To act on an observation like this came naturally to Volvo. The safety mindset has been part of Volvo’s company culture since the beginning. In 1936, Volvo’s founders presented their sales handbook, containing one of the company’s best-known statements, “An automobile is driven by people. The fundamental principle for all construction work is and must therefore be, safety.”

The focus was placed on making sure that every part of every Volvo was designed to be as safe as possible. Safety initiatives took various forms – for example, as far back as the company’s early years in the late 1920s, Volvo was already testing brakes on every wheel of its vehicles.
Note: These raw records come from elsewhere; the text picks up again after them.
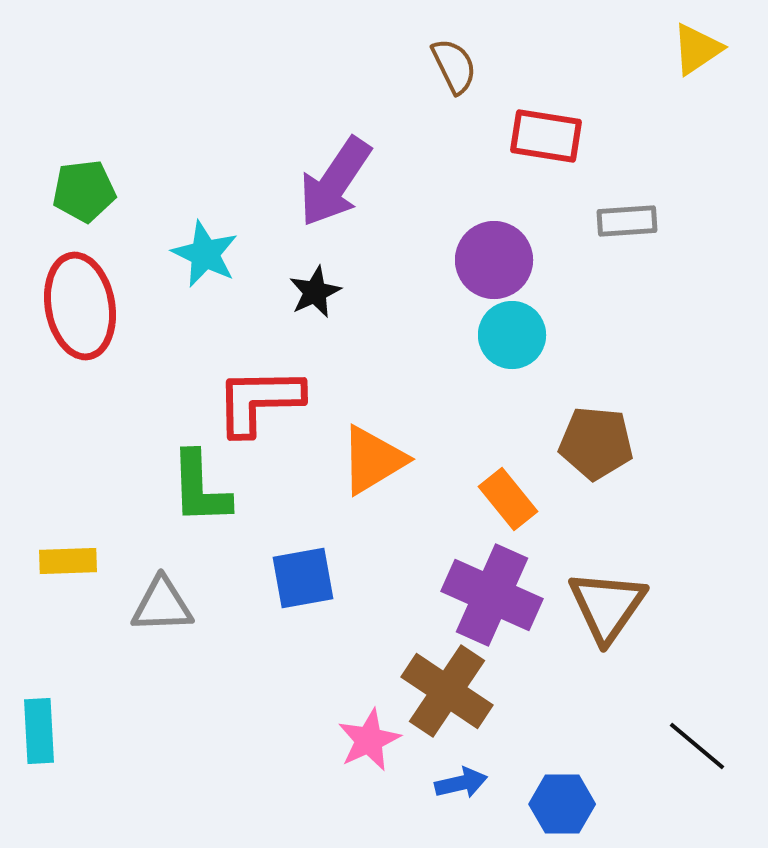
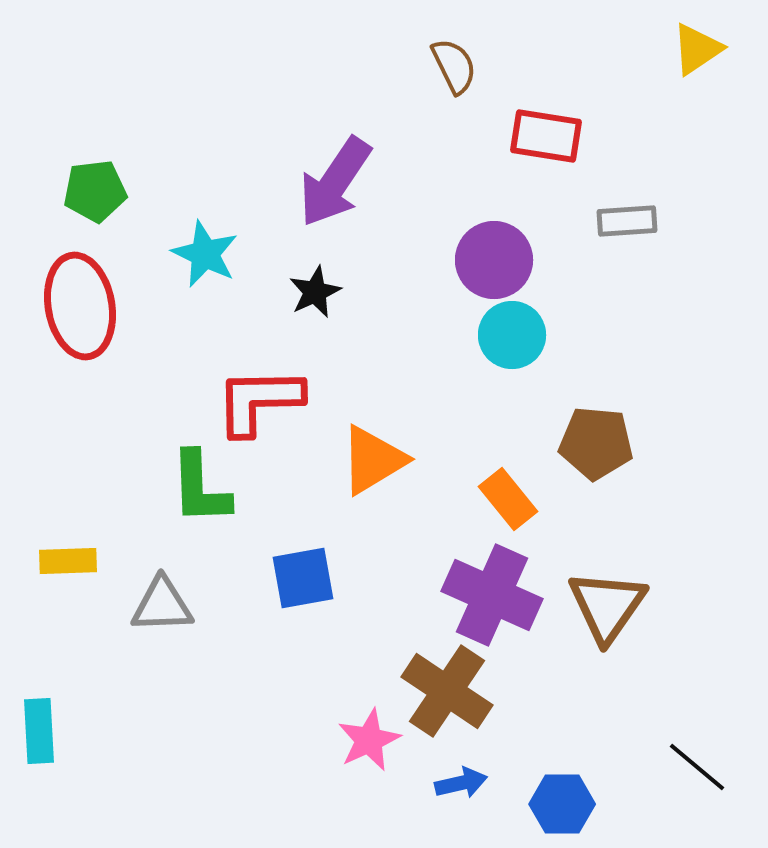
green pentagon: moved 11 px right
black line: moved 21 px down
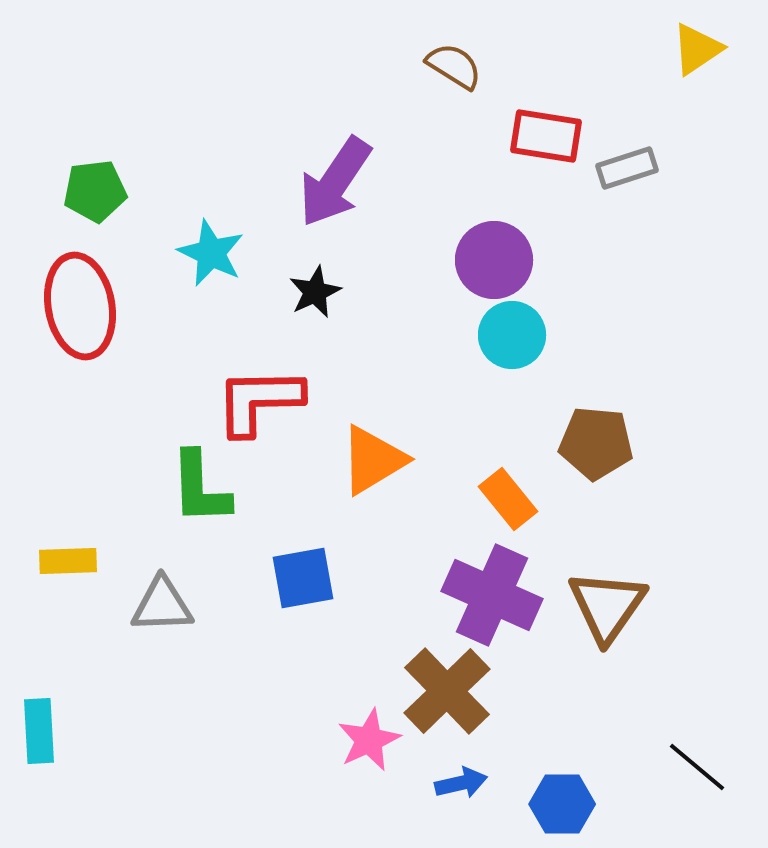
brown semicircle: rotated 32 degrees counterclockwise
gray rectangle: moved 53 px up; rotated 14 degrees counterclockwise
cyan star: moved 6 px right, 1 px up
brown cross: rotated 12 degrees clockwise
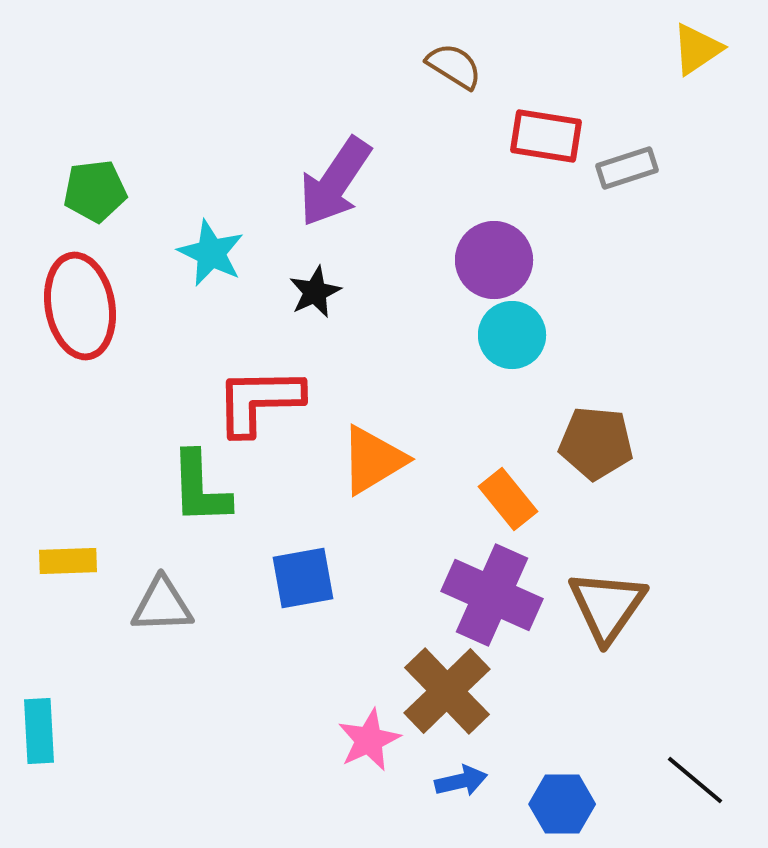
black line: moved 2 px left, 13 px down
blue arrow: moved 2 px up
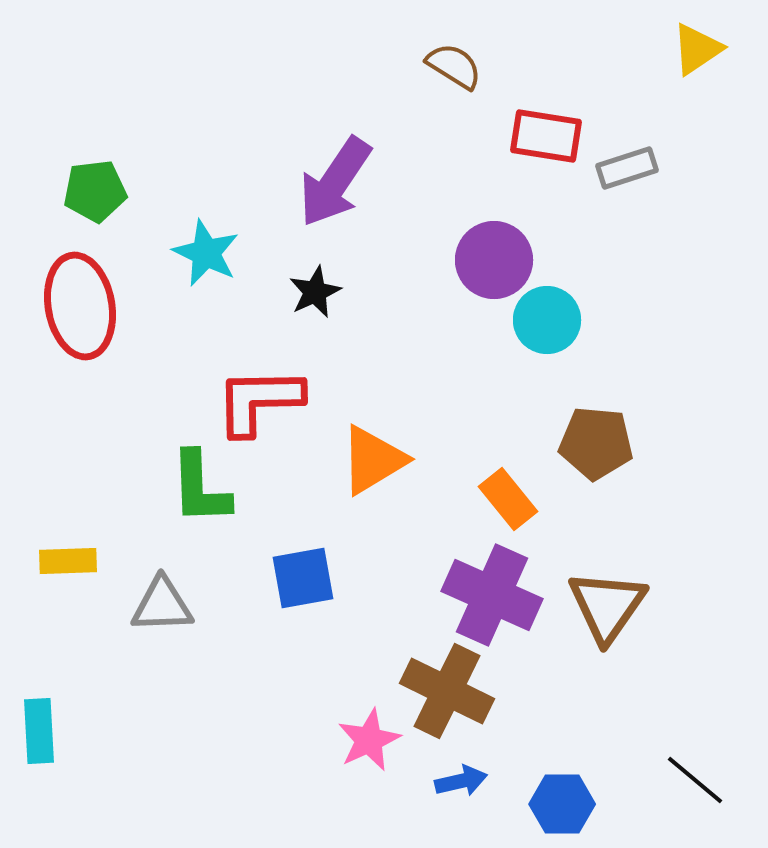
cyan star: moved 5 px left
cyan circle: moved 35 px right, 15 px up
brown cross: rotated 20 degrees counterclockwise
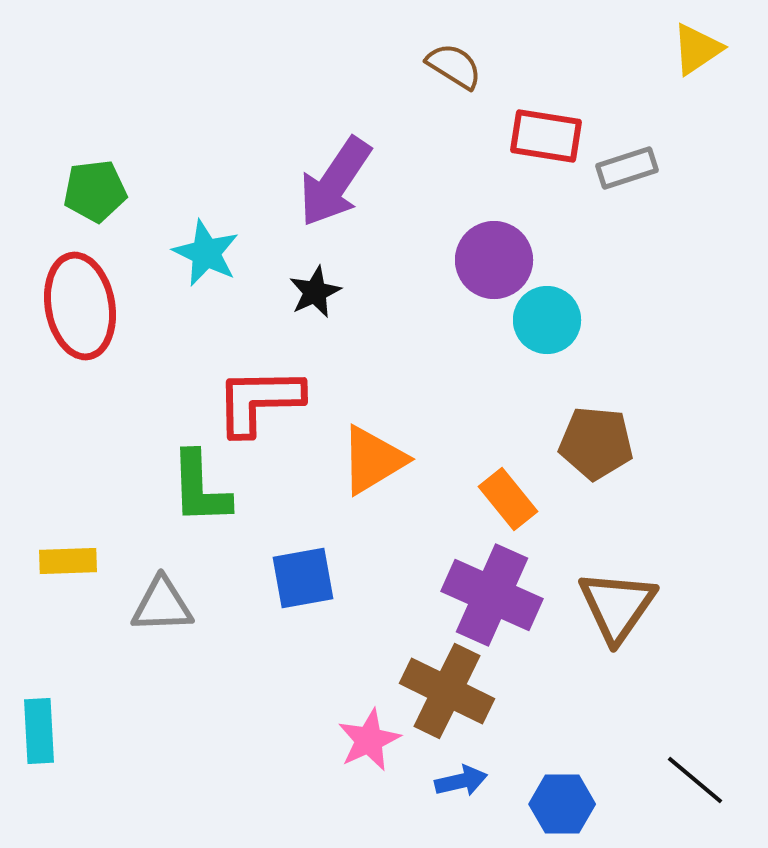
brown triangle: moved 10 px right
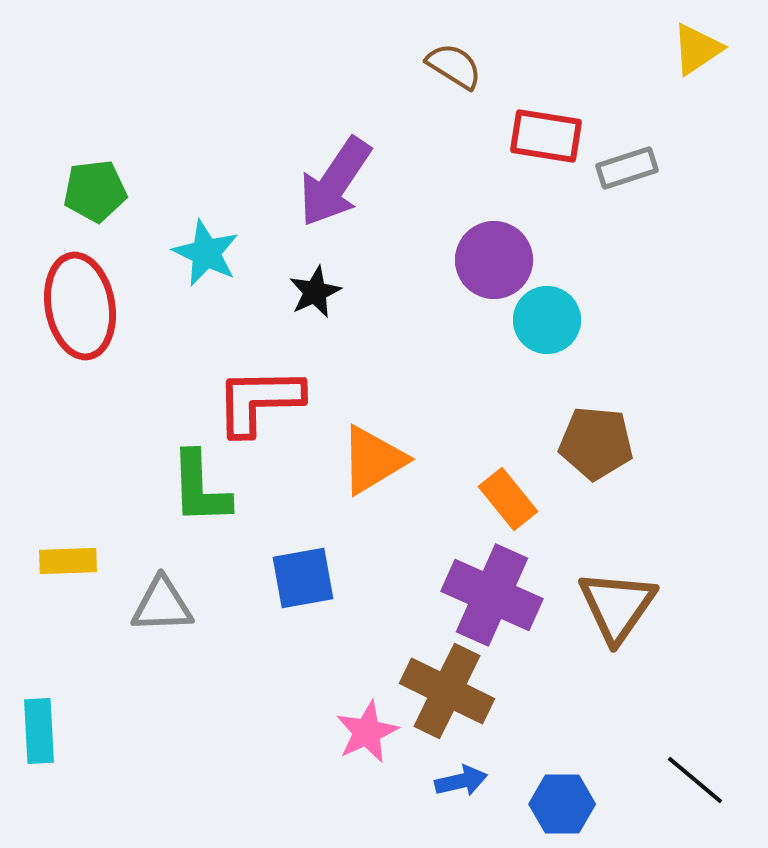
pink star: moved 2 px left, 8 px up
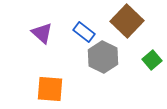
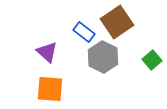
brown square: moved 10 px left, 1 px down; rotated 12 degrees clockwise
purple triangle: moved 5 px right, 19 px down
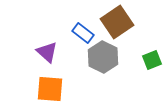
blue rectangle: moved 1 px left, 1 px down
green square: rotated 18 degrees clockwise
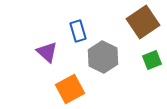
brown square: moved 26 px right
blue rectangle: moved 5 px left, 2 px up; rotated 35 degrees clockwise
orange square: moved 20 px right; rotated 32 degrees counterclockwise
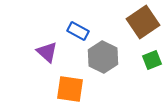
blue rectangle: rotated 45 degrees counterclockwise
orange square: rotated 36 degrees clockwise
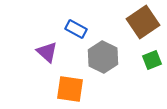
blue rectangle: moved 2 px left, 2 px up
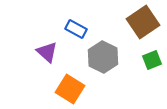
orange square: rotated 24 degrees clockwise
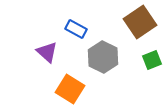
brown square: moved 3 px left
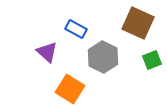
brown square: moved 2 px left, 1 px down; rotated 32 degrees counterclockwise
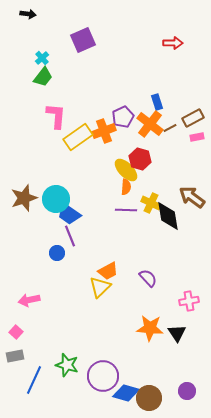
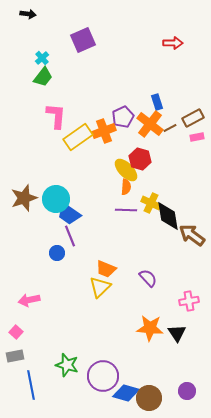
brown arrow at (192, 197): moved 38 px down
orange trapezoid at (108, 271): moved 2 px left, 2 px up; rotated 50 degrees clockwise
blue line at (34, 380): moved 3 px left, 5 px down; rotated 36 degrees counterclockwise
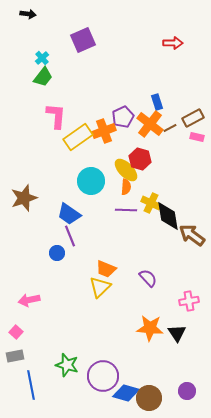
pink rectangle at (197, 137): rotated 24 degrees clockwise
cyan circle at (56, 199): moved 35 px right, 18 px up
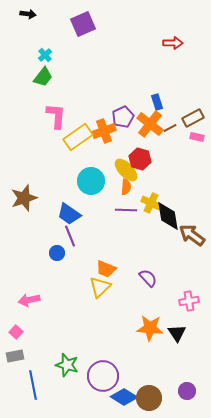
purple square at (83, 40): moved 16 px up
cyan cross at (42, 58): moved 3 px right, 3 px up
blue line at (31, 385): moved 2 px right
blue diamond at (126, 393): moved 2 px left, 4 px down; rotated 16 degrees clockwise
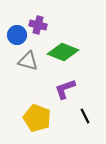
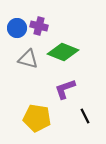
purple cross: moved 1 px right, 1 px down
blue circle: moved 7 px up
gray triangle: moved 2 px up
yellow pentagon: rotated 12 degrees counterclockwise
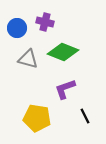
purple cross: moved 6 px right, 4 px up
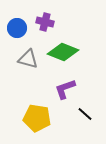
black line: moved 2 px up; rotated 21 degrees counterclockwise
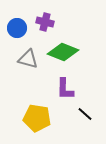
purple L-shape: rotated 70 degrees counterclockwise
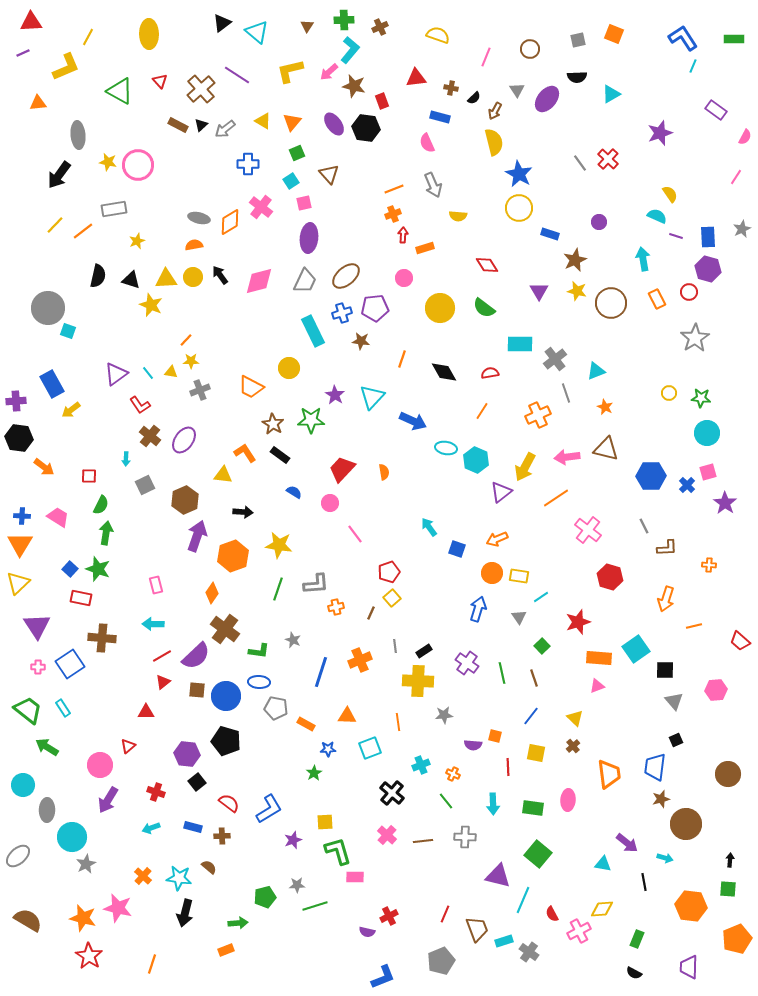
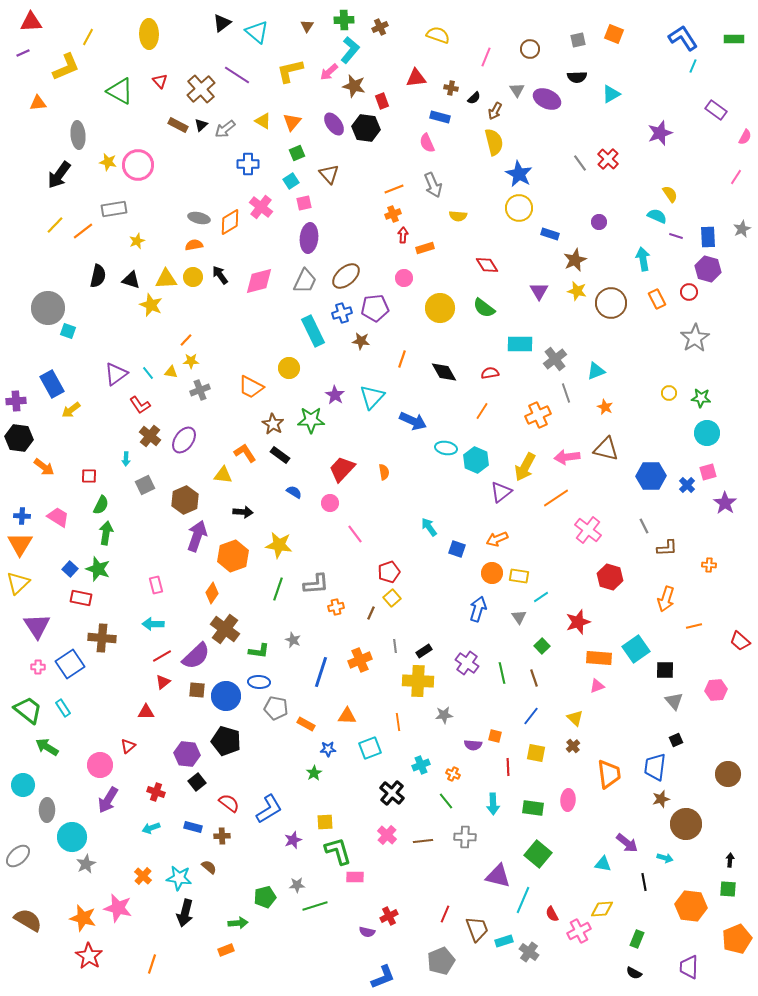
purple ellipse at (547, 99): rotated 76 degrees clockwise
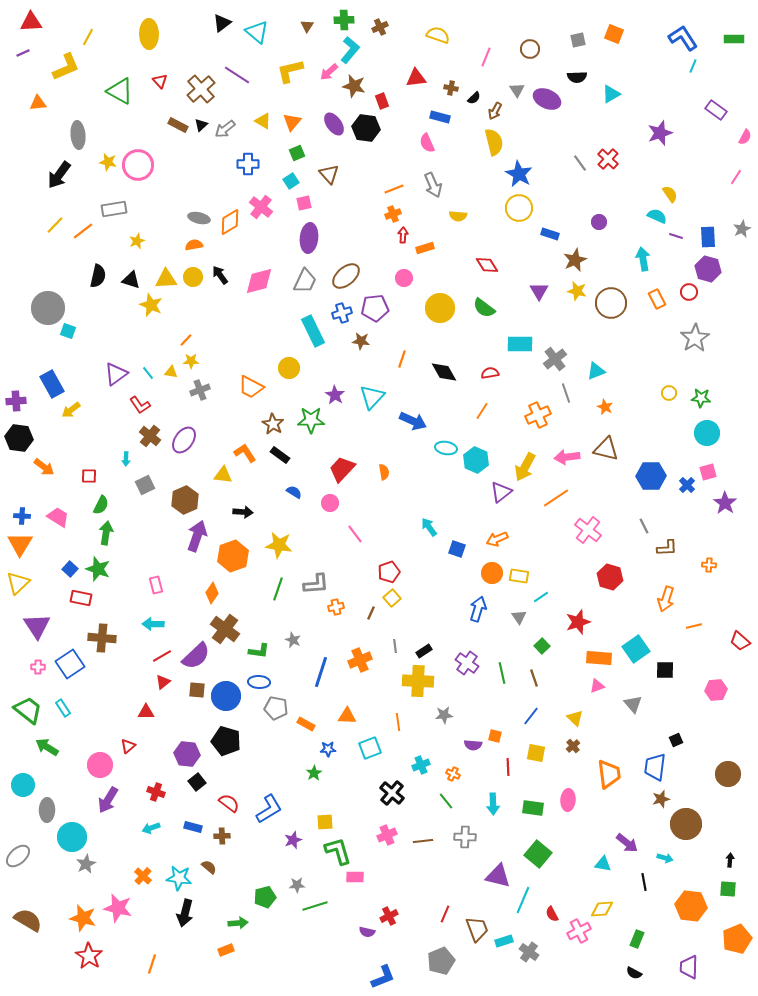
gray triangle at (674, 701): moved 41 px left, 3 px down
pink cross at (387, 835): rotated 24 degrees clockwise
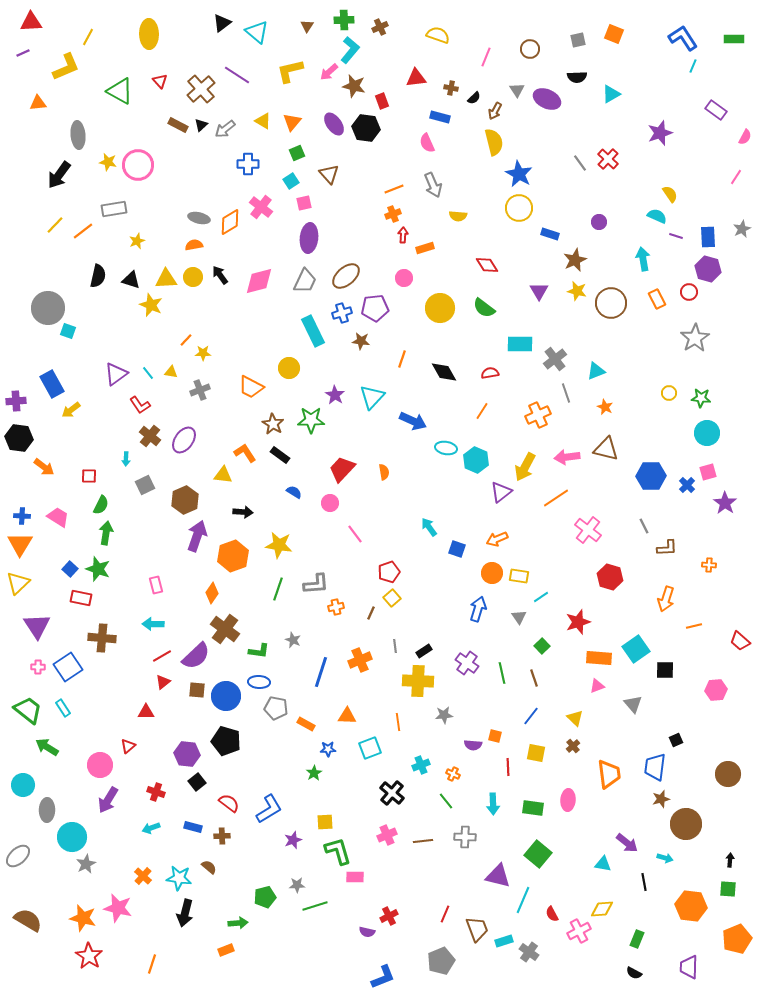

But perhaps the most important Volvo innovation is the seatbelt. Seatbelts for vehicles had been in use, in one form or another since the mid-19th century. Early versions – like those across laps – helped to keep passengers safe, but there was always room for improvement. Then, in the 1950s, a new safety belt prototype was presented to Volvo. It was handed to engineer Nils Bohlin, who perfected it – and before long, the three-point safety belt was standard in all Volvos. But this was only the beginning.

From Volvo to the world

Bohlin’s version of the seatbelt – according to its patent, “effectively, and in a physiologically favorable manner, prevents the body of the strapped person being thrown forward,” – was effectively gifted to the rest of the industry, and therefore the rest of the world to use, without payment or claims. You can now find it in the majority of vehicles, old and new, regardless of the manufacturer, and its use is enshrined in law around the globe.

Volvo’s long-term vision of reducing accidents involving Volvo vehicles to zero guides the company into the future, with a stream of totally new safety priorities to address. Not least when it comes to groundbreaking technologies like self-driving vehicles – maybe the safest vehicle of the future will have no safety belt at all?

Buckled up or not, one thing is for sure, safety was and always will be Volvo’s number one priority.